◆ **What the exercise asks**: Hand back the entries exactly as written, minus every picture.

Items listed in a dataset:
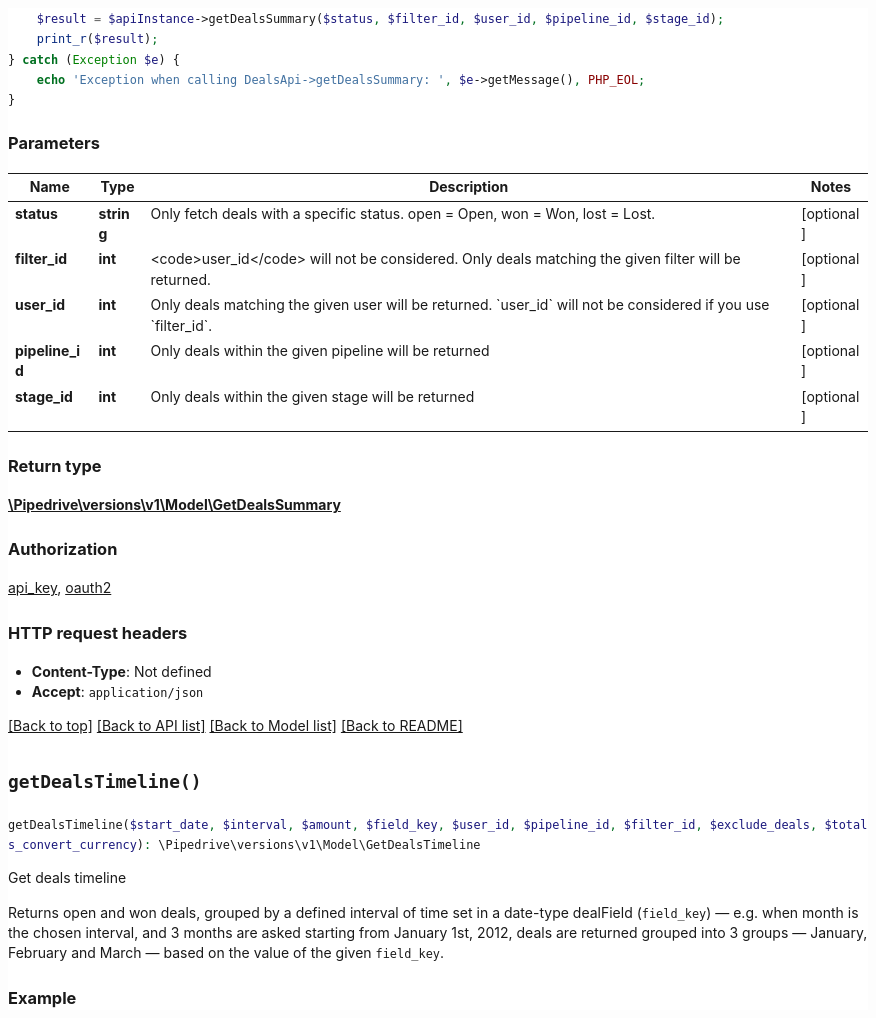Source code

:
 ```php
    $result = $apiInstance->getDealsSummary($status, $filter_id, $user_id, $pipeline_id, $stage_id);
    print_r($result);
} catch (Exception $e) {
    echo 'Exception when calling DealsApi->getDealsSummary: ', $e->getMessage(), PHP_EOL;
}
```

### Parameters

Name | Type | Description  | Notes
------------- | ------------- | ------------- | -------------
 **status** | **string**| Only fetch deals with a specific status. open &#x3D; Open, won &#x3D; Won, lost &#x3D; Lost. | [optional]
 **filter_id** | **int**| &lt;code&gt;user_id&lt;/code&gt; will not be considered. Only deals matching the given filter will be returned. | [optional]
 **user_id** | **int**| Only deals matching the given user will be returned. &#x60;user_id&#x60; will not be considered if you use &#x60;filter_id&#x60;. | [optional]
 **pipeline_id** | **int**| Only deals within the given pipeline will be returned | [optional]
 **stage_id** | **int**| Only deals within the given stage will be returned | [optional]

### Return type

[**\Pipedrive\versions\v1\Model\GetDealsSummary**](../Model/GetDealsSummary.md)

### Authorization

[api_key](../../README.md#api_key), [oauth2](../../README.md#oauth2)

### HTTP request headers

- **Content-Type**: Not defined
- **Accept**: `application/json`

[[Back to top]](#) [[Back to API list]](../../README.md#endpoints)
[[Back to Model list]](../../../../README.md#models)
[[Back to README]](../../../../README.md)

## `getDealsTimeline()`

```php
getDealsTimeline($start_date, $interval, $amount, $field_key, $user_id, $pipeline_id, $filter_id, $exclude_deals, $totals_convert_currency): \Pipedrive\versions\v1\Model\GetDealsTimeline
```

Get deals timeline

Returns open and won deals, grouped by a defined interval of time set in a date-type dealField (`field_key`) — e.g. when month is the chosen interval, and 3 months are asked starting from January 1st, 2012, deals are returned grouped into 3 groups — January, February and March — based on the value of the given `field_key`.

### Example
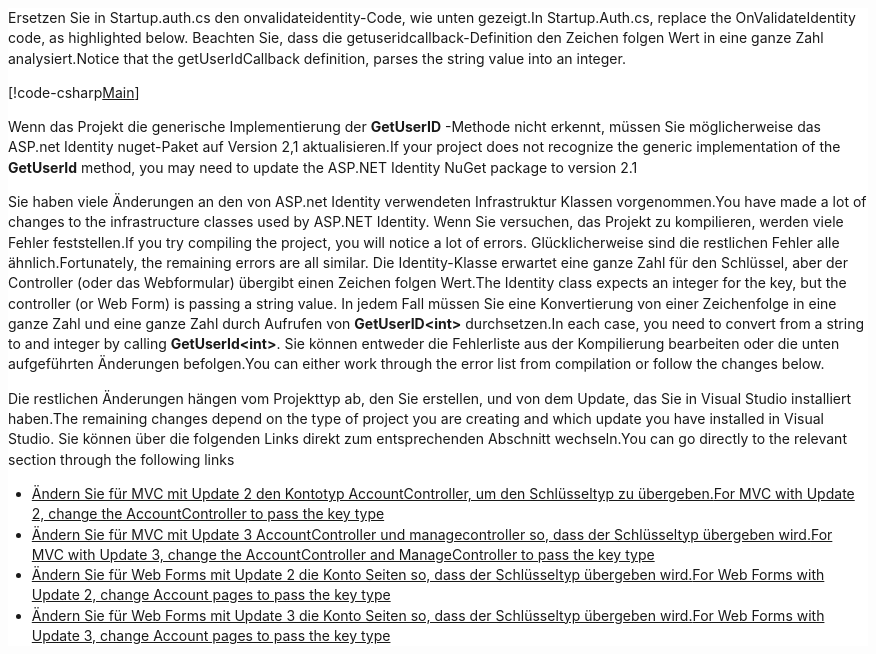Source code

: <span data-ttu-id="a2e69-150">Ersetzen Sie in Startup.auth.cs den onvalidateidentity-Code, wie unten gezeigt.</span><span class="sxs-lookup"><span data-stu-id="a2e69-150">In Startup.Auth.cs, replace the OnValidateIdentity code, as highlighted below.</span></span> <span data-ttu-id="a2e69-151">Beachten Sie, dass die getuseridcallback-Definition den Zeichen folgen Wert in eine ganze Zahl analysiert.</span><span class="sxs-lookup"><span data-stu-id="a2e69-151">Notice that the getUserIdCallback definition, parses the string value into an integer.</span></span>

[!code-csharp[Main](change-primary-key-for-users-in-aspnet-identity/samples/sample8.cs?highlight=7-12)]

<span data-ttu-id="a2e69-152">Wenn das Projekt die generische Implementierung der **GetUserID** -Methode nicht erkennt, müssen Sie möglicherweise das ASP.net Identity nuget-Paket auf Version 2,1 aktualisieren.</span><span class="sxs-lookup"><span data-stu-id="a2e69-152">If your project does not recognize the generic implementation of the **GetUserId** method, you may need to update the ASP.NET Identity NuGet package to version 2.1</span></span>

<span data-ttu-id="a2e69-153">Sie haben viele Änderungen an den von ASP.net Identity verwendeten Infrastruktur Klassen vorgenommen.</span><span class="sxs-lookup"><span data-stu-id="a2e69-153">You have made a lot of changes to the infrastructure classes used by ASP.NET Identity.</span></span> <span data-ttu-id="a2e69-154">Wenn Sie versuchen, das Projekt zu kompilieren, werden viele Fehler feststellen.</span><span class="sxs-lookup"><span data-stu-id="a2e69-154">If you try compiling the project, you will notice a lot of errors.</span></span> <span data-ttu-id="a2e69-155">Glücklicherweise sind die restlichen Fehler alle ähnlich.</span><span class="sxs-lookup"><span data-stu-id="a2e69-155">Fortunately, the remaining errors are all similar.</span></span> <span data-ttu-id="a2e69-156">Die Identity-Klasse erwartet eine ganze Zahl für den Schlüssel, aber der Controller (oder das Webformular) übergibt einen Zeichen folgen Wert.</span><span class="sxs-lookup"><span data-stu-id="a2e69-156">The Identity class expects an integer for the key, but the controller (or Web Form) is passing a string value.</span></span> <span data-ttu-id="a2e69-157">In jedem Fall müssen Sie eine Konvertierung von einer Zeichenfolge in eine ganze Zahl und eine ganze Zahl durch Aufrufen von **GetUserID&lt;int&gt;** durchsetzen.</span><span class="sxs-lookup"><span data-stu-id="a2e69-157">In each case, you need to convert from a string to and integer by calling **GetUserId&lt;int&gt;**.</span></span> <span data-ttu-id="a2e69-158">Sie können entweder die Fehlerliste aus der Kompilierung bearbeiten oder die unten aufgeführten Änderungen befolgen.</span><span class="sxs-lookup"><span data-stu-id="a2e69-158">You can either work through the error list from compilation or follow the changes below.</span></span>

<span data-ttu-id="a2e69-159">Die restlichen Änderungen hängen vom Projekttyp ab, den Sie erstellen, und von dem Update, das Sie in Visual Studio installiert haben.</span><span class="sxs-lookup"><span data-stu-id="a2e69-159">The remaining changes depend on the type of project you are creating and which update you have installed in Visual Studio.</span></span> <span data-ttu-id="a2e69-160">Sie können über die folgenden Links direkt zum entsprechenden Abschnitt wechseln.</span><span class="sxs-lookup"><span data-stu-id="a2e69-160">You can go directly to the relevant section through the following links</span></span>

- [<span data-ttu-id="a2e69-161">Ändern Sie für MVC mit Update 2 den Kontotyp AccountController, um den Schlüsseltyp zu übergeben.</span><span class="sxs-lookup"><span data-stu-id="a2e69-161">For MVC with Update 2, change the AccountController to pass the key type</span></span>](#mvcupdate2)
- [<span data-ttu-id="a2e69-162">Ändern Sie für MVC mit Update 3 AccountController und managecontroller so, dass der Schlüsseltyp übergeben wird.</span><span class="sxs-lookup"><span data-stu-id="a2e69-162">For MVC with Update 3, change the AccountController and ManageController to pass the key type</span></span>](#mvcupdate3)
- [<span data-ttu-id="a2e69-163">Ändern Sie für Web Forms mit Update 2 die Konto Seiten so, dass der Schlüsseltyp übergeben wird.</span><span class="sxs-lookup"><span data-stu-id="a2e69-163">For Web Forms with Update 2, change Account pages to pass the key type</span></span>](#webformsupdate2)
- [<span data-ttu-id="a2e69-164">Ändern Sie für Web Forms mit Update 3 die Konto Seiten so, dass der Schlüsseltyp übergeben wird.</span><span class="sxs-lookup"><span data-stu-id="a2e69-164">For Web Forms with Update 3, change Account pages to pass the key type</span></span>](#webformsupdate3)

◆ **Problem solution**:
Source code

:
 ```php
    $result = $apiInstance->getDealsSummary($status, $filter_id, $user_id, $pipeline_id, $stage_id);
    print_r($result);
} catch (Exception $e) {
    echo 'Exception when calling DealsApi->getDealsSummary: ', $e->getMessage(), PHP_EOL;
}
```

### Parameters

Name | Type | Description  | Notes
------------- | ------------- | ------------- | -------------
 **status** | **string**| Only fetch deals with a specific status. open &#x3D; Open, won &#x3D; Won, lost &#x3D; Lost. | [optional]
 **filter_id** | **int**| &lt;code&gt;user_id&lt;/code&gt; will not be considered. Only deals matching the given filter will be returned. | [optional]
 **user_id** | **int**| Only deals matching the given user will be returned. &#x60;user_id&#x60; will not be considered if you use &#x60;filter_id&#x60;. | [optional]
 **pipeline_id** | **int**| Only deals within the given pipeline will be returned | [optional]
 **stage_id** | **int**| Only deals within the given stage will be returned | [optional]

### Return type

[**\Pipedrive\versions\v1\Model\GetDealsSummary**](../Model/GetDealsSummary.md)

### Authorization

[api_key](../../README.md#api_key), [oauth2](../../README.md#oauth2)

### HTTP request headers

- **Content-Type**: Not defined
- **Accept**: `application/json`

[[Back to top]](#) [[Back to API list]](../../README.md#endpoints)
[[Back to Model list]](../../../../README.md#models)
[[Back to README]](../../../../README.md)

## `getDealsTimeline()`

```php
getDealsTimeline($start_date, $interval, $amount, $field_key, $user_id, $pipeline_id, $filter_id, $exclude_deals, $totals_convert_currency): \Pipedrive\versions\v1\Model\GetDealsTimeline
```

Get deals timeline

Returns open and won deals, grouped by a defined interval of time set in a date-type dealField (`field_key`) — e.g. when month is the chosen interval, and 3 months are asked starting from January 1st, 2012, deals are returned grouped into 3 groups — January, February and March — based on the value of the given `field_key`.

### Example
Source code

: <span data-ttu-id="a2e69-150">Ersetzen Sie in Startup.auth.cs den onvalidateidentity-Code, wie unten gezeigt.</span><span class="sxs-lookup"><span data-stu-id="a2e69-150">In Startup.Auth.cs, replace the OnValidateIdentity code, as highlighted below.</span></span> <span data-ttu-id="a2e69-151">Beachten Sie, dass die getuseridcallback-Definition den Zeichen folgen Wert in eine ganze Zahl analysiert.</span><span class="sxs-lookup"><span data-stu-id="a2e69-151">Notice that the getUserIdCallback definition, parses the string value into an integer.</span></span>

[!code-csharp[Main](change-primary-key-for-users-in-aspnet-identity/samples/sample8.cs?highlight=7-12)]

<span data-ttu-id="a2e69-152">Wenn das Projekt die generische Implementierung der **GetUserID** -Methode nicht erkennt, müssen Sie möglicherweise das ASP.net Identity nuget-Paket auf Version 2,1 aktualisieren.</span><span class="sxs-lookup"><span data-stu-id="a2e69-152">If your project does not recognize the generic implementation of the **GetUserId** method, you may need to update the ASP.NET Identity NuGet package to version 2.1</span></span>

<span data-ttu-id="a2e69-153">Sie haben viele Änderungen an den von ASP.net Identity verwendeten Infrastruktur Klassen vorgenommen.</span><span class="sxs-lookup"><span data-stu-id="a2e69-153">You have made a lot of changes to the infrastructure classes used by ASP.NET Identity.</span></span> <span data-ttu-id="a2e69-154">Wenn Sie versuchen, das Projekt zu kompilieren, werden viele Fehler feststellen.</span><span class="sxs-lookup"><span data-stu-id="a2e69-154">If you try compiling the project, you will notice a lot of errors.</span></span> <span data-ttu-id="a2e69-155">Glücklicherweise sind die restlichen Fehler alle ähnlich.</span><span class="sxs-lookup"><span data-stu-id="a2e69-155">Fortunately, the remaining errors are all similar.</span></span> <span data-ttu-id="a2e69-156">Die Identity-Klasse erwartet eine ganze Zahl für den Schlüssel, aber der Controller (oder das Webformular) übergibt einen Zeichen folgen Wert.</span><span class="sxs-lookup"><span data-stu-id="a2e69-156">The Identity class expects an integer for the key, but the controller (or Web Form) is passing a string value.</span></span> <span data-ttu-id="a2e69-157">In jedem Fall müssen Sie eine Konvertierung von einer Zeichenfolge in eine ganze Zahl und eine ganze Zahl durch Aufrufen von **GetUserID&lt;int&gt;** durchsetzen.</span><span class="sxs-lookup"><span data-stu-id="a2e69-157">In each case, you need to convert from a string to and integer by calling **GetUserId&lt;int&gt;**.</span></span> <span data-ttu-id="a2e69-158">Sie können entweder die Fehlerliste aus der Kompilierung bearbeiten oder die unten aufgeführten Änderungen befolgen.</span><span class="sxs-lookup"><span data-stu-id="a2e69-158">You can either work through the error list from compilation or follow the changes below.</span></span>

<span data-ttu-id="a2e69-159">Die restlichen Änderungen hängen vom Projekttyp ab, den Sie erstellen, und von dem Update, das Sie in Visual Studio installiert haben.</span><span class="sxs-lookup"><span data-stu-id="a2e69-159">The remaining changes depend on the type of project you are creating and which update you have installed in Visual Studio.</span></span> <span data-ttu-id="a2e69-160">Sie können über die folgenden Links direkt zum entsprechenden Abschnitt wechseln.</span><span class="sxs-lookup"><span data-stu-id="a2e69-160">You can go directly to the relevant section through the following links</span></span>

- [<span data-ttu-id="a2e69-161">Ändern Sie für MVC mit Update 2 den Kontotyp AccountController, um den Schlüsseltyp zu übergeben.</span><span class="sxs-lookup"><span data-stu-id="a2e69-161">For MVC with Update 2, change the AccountController to pass the key type</span></span>](#mvcupdate2)
- [<span data-ttu-id="a2e69-162">Ändern Sie für MVC mit Update 3 AccountController und managecontroller so, dass der Schlüsseltyp übergeben wird.</span><span class="sxs-lookup"><span data-stu-id="a2e69-162">For MVC with Update 3, change the AccountController and ManageController to pass the key type</span></span>](#mvcupdate3)
- [<span data-ttu-id="a2e69-163">Ändern Sie für Web Forms mit Update 2 die Konto Seiten so, dass der Schlüsseltyp übergeben wird.</span><span class="sxs-lookup"><span data-stu-id="a2e69-163">For Web Forms with Update 2, change Account pages to pass the key type</span></span>](#webformsupdate2)
- [<span data-ttu-id="a2e69-164">Ändern Sie für Web Forms mit Update 3 die Konto Seiten so, dass der Schlüsseltyp übergeben wird.</span><span class="sxs-lookup"><span data-stu-id="a2e69-164">For Web Forms with Update 3, change Account pages to pass the key type</span></span>](#webformsupdate3)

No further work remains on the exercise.